Potential bias signals (TSN bias meter)

  • Framing tilt: Although the authors stop short of asserting causality, the paper heavily emphasizes the paradoxical positive vaccine correlation while giving less weight to alternative hypotheses for year-three mortality (e.g., delayed medical care, healthcare strain, climate extremes, sequencing biases).
  • Selective contextualization: The discussion foregrounds randomized-trial all-cause mortality data critical of mRNA vaccines and cites mortality analyses contested in mainstream epidemiology.
  • Under-discussed denominators: PCR-confirmed “infection rates” and administrative COVID-19 death counts are known to shift in validity post-2022, yet the authors treat them as stable comparative metrics.

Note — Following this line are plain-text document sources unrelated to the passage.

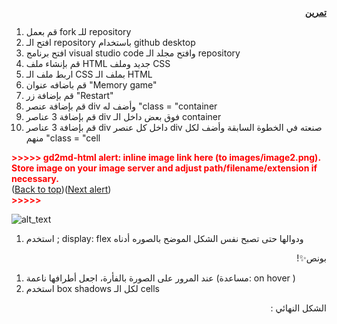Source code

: <p>
<p dir="rtl">
<strong><a href="https://github.com/kuwaitcodes/web-c4-cw1">تمرين</a></strong> </p>

</p>
<ol>

<li>قم بعمل fork للـ repository

<li>افتح الـ repository باستخدام github desktop

<li>افتح برنامج visual studio code وافتح مجلد الـ repository

<li>قم بإنشاء ملف HTML جديد وملف CSS

<li>اربط ملف الـ CSS بملف الـ HTML 

<li>قم باضافه عنوان "Memory game"

<li>قم بإضافة زر "Restart"

<li>قم بإضافة عنصر div وأضف له  "class = "container

<li>قم بإضافة 3 عناصر div فوق بعض داخل الـ container  

<li>قم بإضافة 3 عناصر div داخل كل عنصر div صنعته في الخطوة السابقة وأضف لكل منهم  "class = "cell
</li>
</ol>
</li>
</ul>
</li>
</ol>
</li>
</ul>
</li>
</ol>
<p>
<p dir="rtl">


<p id="gdcalert2" ><span style="color: red; font-weight: bold">>>>>>  gd2md-html alert: inline image link here (to images/image2.png). Store image on your image server and adjust path/filename/extension if necessary. </span><br>(<a href="#">Back to top</a>)(<a href="#gdcalert3">Next alert</a>)<br><span style="color: red; font-weight: bold">>>>>> </span></p>


<img src="images/image2.png" width="" alt="alt_text" title="image_tooltip">
</p>

</p>
<ol>

<li> استخدم ; display: flex ودوالها حتى تصبح نفس الشكل الموضح بالصوره أدناه
</li>
</ol>
<p>
<p dir="rtl">
بونص✨!</p>

</p>
<ol>

<li>عند المرور على الصورة بالفأرة، اجعل أطرافها ناعمة (مساعدة: on hover )

<li>استخدم box shadows لكل الـ cells
</li>
</ol>
<p>
<p dir="rtl">
الشكل النهائي :</p>

</p>
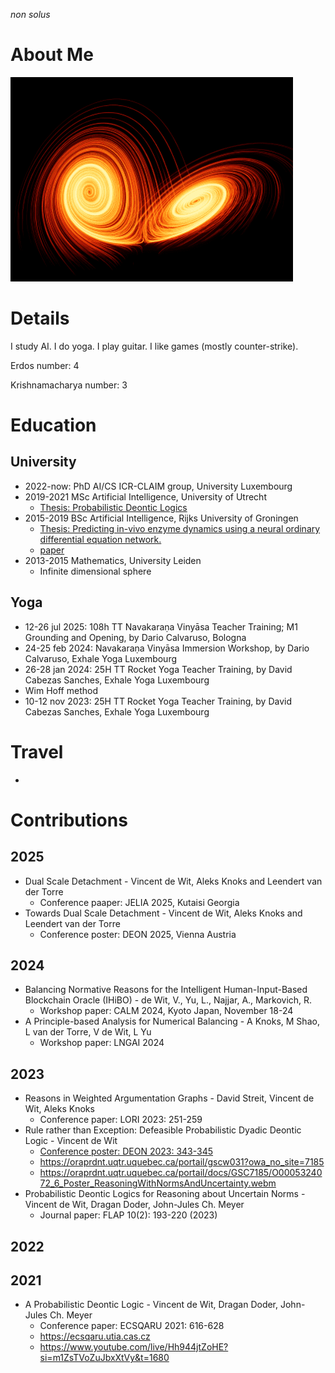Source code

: *non solus*

# About Me
![image](Isolated.png "Lux et Veritas")

# Details
I study AI.
I do yoga.
I play guitar.
I like games (mostly counter-strike).

Erdos number: 4

Krishnamacharya number: 3

# Education
## University
- 2022-now: PhD AI/CS ICR-CLAIM group, University Luxembourg
- 2019-2021 MSc Artificial Intelligence, University of Utrecht
  - [Thesis: Probabilistic Deontic Logics](Thesis_ProbabilisticDeonticLogics.pdf)
- 2015-2019 BSc Artificial Intelligence, Rijks University of Groningen
  - [Thesis: Predicting in-vivo enzyme dynamics using a neural ordinary differential equation network.](bsc_thesis.pdf)
  - [paper](paper.pdf)
- 2013-2015 Mathematics, University Leiden
  - Infinite dimensional sphere

## Yoga
- 12-26 jul 2025: 108h TT Navakaraṇa Vinyāsa Teacher Training; M1 Grounding and Opening, by Dario Calvaruso, Bologna
- 24-25 feb 2024: Navakaraṇa Vinyāsa Immersion Workshop, by Dario Calvaruso, Exhale Yoga Luxembourg
- 26-28 jan 2024: 25H TT Rocket Yoga Teacher Training, by David Cabezas Sanches, Exhale Yoga Luxembourg
- Wim Hoff method
- 10-12 nov 2023: 25H TT Rocket Yoga Teacher Training, by David Cabezas Sanches, Exhale Yoga Luxembourg

# Travel
- 

# Contributions

## 2025

- Dual Scale Detachment - Vincent de Wit, Aleks Knoks and Leendert van der Torre
  - Conference paaper: JELIA 2025, Kutaisi Georgia
- Towards Dual Scale Detachment - Vincent de Wit, Aleks Knoks and Leendert van der Torre	
  - Conference poster: DEON 2025, Vienna Austria


## 2024

- Balancing Normative Reasons for the Intelligent Human-Input-Based Blockchain Oracle (IHiBO) - de Wit, V., Yu, L., Najjar, A., Markovich, R.
  - Workshop paper: CALM 2024, Kyoto Japan, November 18-24
- A Principle-based Analysis for Numerical Balancing - A Knoks, M Shao, L van der Torre, V de Wit, L Yu
  - Workshop paper: LNGAI 2024

## 2023

- Reasons in Weighted Argumentation Graphs - David Streit, Vincent de Wit, Aleks Knoks
  - Conference paper: LORI 2023: 251-259
- Rule rather than Exception: Defeasible Probabilistic Dyadic Deontic Logic - Vincent de Wit
  - [Conference poster: DEON 2023: 343-345](de_WIT_Defeasible_Probabilistic_Dyadic_Deontic_Logic.pdf)
  - https://oraprdnt.uqtr.uquebec.ca/portail/gscw031?owa_no_site=7185
  - https://oraprdnt.uqtr.uquebec.ca/portail/docs/GSC7185/O0005324072_6_Poster_ReasoningWithNormsAndUncertainty.webm
- Probabilistic Deontic Logics for Reasoning about Uncertain Norms - Vincent de Wit, Dragan Doder, John-Jules Ch. Meyer
  - Journal paper: FLAP 10(2): 193-220 (2023)

## 2022

## 2021

- A Probabilistic Deontic Logic - Vincent de Wit, Dragan Doder, John-Jules Ch. Meyer
  - Conference paper: ECSQARU 2021: 616-628
  - https://ecsqaru.utia.cas.cz
  - https://www.youtube.com/live/Hh944jtZoHE?si=m1ZsTVoZuJbxXtVy&t=1680
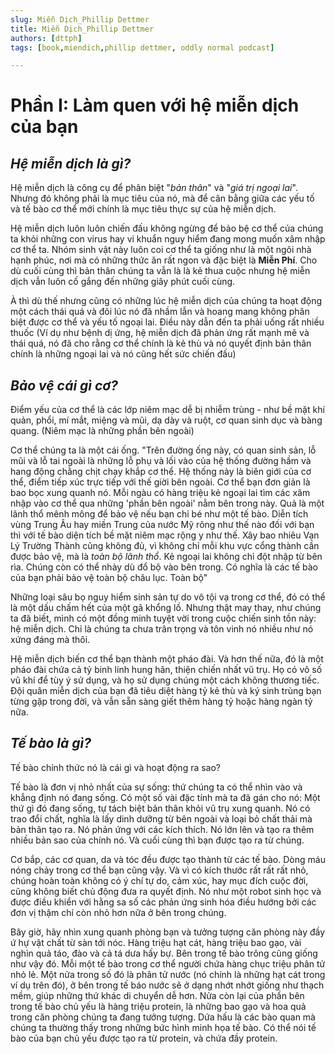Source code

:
 ```yaml
---
slug: Miễn Dịch_Phillip Dettmer
title: Miễn Dịch_Phillip Dettmer
authors: [dttph]
tags: [book,miendich,phillip dettmer, oddly normal podcast]

---
```


# **Phần I: Làm quen với hệ miễn dịch của bạn**

## *Hệ miễn dịch là gì?*

Hệ miễn dịch là công cụ để phân biệt "*bản thân*" và "*giá trị ngoại lai*". Nhưng đó không phải là mục tiêu của nó, mà để cân bằng giữa các yếu tố và tế bào cơ thể mới chính là mục tiêu thực sự của hệ miễn dịch. 

Hệ miễn dịch luôn luôn chiến đấu không ngừng để bảo bệ cơ thể của chúng ta khỏi những con virus hay vi khuẩn nguy hiểm đang mong muốn xâm nhập cơ thể ta. Nhóm sinh vật này luôn coi cơ thể ta giống như là một ngôi nhà hạnh phúc, nơi mà có những thức ăn rất ngon và đặc biệt là **Miễn Phí**. Cho dù cuối cùng thì bản thân chúng ta vẫn là là kẻ thua cuộc nhưng hệ miễn dịch vẫn luôn cố gắng đến những giây phút cuối cùng.

À thì dù thế nhưng cũng có những lúc hệ miễn dịch của chúng ta hoạt động một cách thái quá và đôi lúc nó đã nhầm lẫn và hoang mang không phân biệt được cơ thể và yếu tố ngoại lai. Điều này dẫn đến ta phải uống rất nhiều thuốc (Ví dụ như bệnh dị ứng, hệ miễn dịch đã phản ứng rất mạnh mẽ và thái quá, nó đã cho rằng cơ thể chính là kẻ thù và nó quyết định bản thân chính là những ngoại lai và nó cũng hết sức chiến đấu)

## *Bảo vệ cái gì cơ?*

Điểm yếu của cơ thể là các lớp niêm mạc dễ bị nhiễm trùng - như bề mặt khí quản, phổi, mí mắt, miệng và mũi, dạ dày và ruột, cơ quan sinh dục và bàng quang. (Niêm mạc là những phần bên ngoài)

Cơ thể chúng ta là một cái ống. 
"Trên đường ống này, có quan sinh sản, lỗ mũi và lỗ tai ngoài là những lỗ phụ và lối vào của hệ thống đường hầm và hang động chằng chịt chạy khắp cơ thể. Hệ thống này là biên giới của cơ thể, điểm tiếp xúc trực tiếp với thế giời bên ngoài. Cơ thể bạn đơn giản là bao bọc xung quanh nó. Mỗi ngàu có hàng triệu kẻ ngoại lai tìm các xâm nhập vào cơ thể qua những 'phần bên ngoài' nằm bên trong này. Quả là một lãnh thổ mênh mông để bảo vệ nếu bạn chỉ bé như một tế bào. Diễn tích vùng Trung Âu hay miền Trung của nước Mỹ rông như thế nào đối với bạn thì với tế bào diện tích bề mặt niêm mạc rộng y như thế. Xây bao nhiêu Vạn Lý Trường Thành cũng không đủ, vì không chỉ mỗi khu vực cổng thành cần được bảo vệ, mà là *toàn bộ lãnh thổ*. Kẻ ngoại lai không chỉ đột nhập từ bên rìa. Chúng còn có thể nhày dù đổ bộ vào bên trong. Có nghĩa là các tế bào của bạn phải bảo vệ toàn bộ châu lục. Toàn bộ"

Những loại sâu bọ nguy hiểm sinh sản tự do vô tội vạ trong cơ thể, đó có thể là một dấu chấm hết của một gã khổng lồ. Nhưng thật may thay, như chúng ta đã biết, mình có một đồng minh tuyệt vời trong cuộc chiến sinh tồn này: hệ miễn dịch. Chỉ là chúng ta chưa trân trọng và tôn vinh nó nhiều như nó xứng đáng mà thôi. 

Hệ miễn dịch biến cơ thể bạn thành một pháo đài. Và hơn thế nữa, đó là một pháo đài chứa cả tỷ binh lính hung hãn, thiện chiến nhất vũ trụ. Họ có vô số vũ khí để tùy ý sử dụng, và họ sử dụng chúng một cách không thương tiếc. Đội quân miễn dịch của bạn đã tiêu diệt hàng tỷ kẻ thù và ký sinh trùng bạn từng gặp trong đời, và vẫn sẵn sàng giết thêm hàng tỷ hoặc hàng ngàn tỷ nữa. 

## *Tế bào là gì?*

Tế bào chính thức nó là cái gì và hoạt động ra sao?

Tế bào là đơn vị nhỏ nhất của sự sống: thứ chúng ta có thể nhìn vào và khẳng định nó đang sống. Có một số vài đặc tính mà ta đã gán cho nó: Một thứ gì đó đang sống, tự tách biệt bản thân khỏi vũ trụ xung quanh. Nó có trao đổi chất, nghĩa là lấy dinh dưỡng từ bên ngoài và loại bỏ chất thải mà bản thân tạo ra. Nó phản ứng với các kích thích. Nó lớn lên và tạo ra thêm nhiều bản sao của chính nó. Và cuối cùng thì bạn được tạo ra từ chúng. 

Cơ bắp, các cơ quan, da và tóc đều được tạo thành từ các tế bào. Dòng máu nóng chảy trong cơ thể bạn cũng vậy. Và vì có kích thước rất rất rất nhỏ, chúng hoàn toàn không có ý chí tự do, cảm xúc, hay mục đích cuộc đời, cũng không biết chủ động đưa ra quyết định. Nó như một robot sinh học và được điều khiển với hằng sa số các phản ứng sinh hóa điều hướng bởi các đơn vị thậm chí còn nhỏ hơn nữa ở bên trong chúng. 

Bây giờ, hãy nhìn xung quanh phòng bạn và tưởng tượng căn phòng này đầy ứ hự vật chất từ sàn tới nóc. Hàng triệu hạt cát, hàng triệu bao gạo, vài nghìn quả táo, đào và cả tá dưa hấy bự. Bên trong tế bào trông cũng giống như vậy đó. Mỗi một tế bào trong cơ thể người chứa hàng chục triệu phân tử nhỏ lẻ. Một nửa trong số đó là phân tử nước (nó chính là những hạt cát trong ví dụ trên đó), ở bên trong tế báo nước sẽ ở dạng nhớt nhớt giống như thạch mềm, giúp những thứ khác di chuyển dễ hơn. Nửa còn lại của phần bên trong tế bào chủ yếu là hàng triệu protein, là những bao gạo và hoa quả trong căn phòng chúng ta đang tưởng tượng. Dứa hấu là các bào quan mà chúng ta thường thấy trong những bức hình minh họa tế bào. Có thể nói tế bào của bạn chủ yếu được tạo ra từ protein, và chứa đầy protein.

So, did the authors examine a link between vaccination and excess mortality?

Yes — directly, extensively and repeatedly.

The paper explicitly analyzes vaccination rates as a predictor of excess mortality, finds statistically significant positive associations in the third year, and concludes that the pattern “underscores the need for urgent investigation into potential unintended effects of vaccination or other previously neglected mortality drivers.”

Conclusion

This study provides moderate-strength evidence of an unexpected, statistically robust association between vaccination rates and excess mortality in Germany’s third pandemic year — without establishing causality.

Its most important contribution is methodological: it highlights a decoupling between COVID-19 deaths and excess deaths after 2022, demanding new lines of inquiry.

Its greatest limitation is interpretive: correlation patterns are not explanations, and the framing leans toward vaccine-centered hypotheses while only partially exploring alternative drivers.

In summary, the study raises legitimate concerns — but does not settle them — and calls for deeper, multidisciplinary investigation into Germany’s 2022–2023 excess mortality spike.

TrialSite Evidence Strength Indicator 2.0:

  • Methodological rigor: 7/10; Strong actuarial modeling; ecological correlations limit causal inference.
  • Consistency & effect size: 6/10; Large effect sizes in P3 but inconsistent across years.
  • External validity: 5/10; State-level ecological data; generalizability uncertain.
  • Human consequence index: 8/10; High stakes; findings could affect vaccine-safety policy.
  • Pluralism index: 5/10; Limited exploration of non-vaccine explanations for P3 mortality.
  • Transparency & disclosure: 9/10; Full open data, clear methodology, AI disclosure.
  • Summary (weighted): 6.5/10 (~65%); Important signals; causality unproven; further investigation required.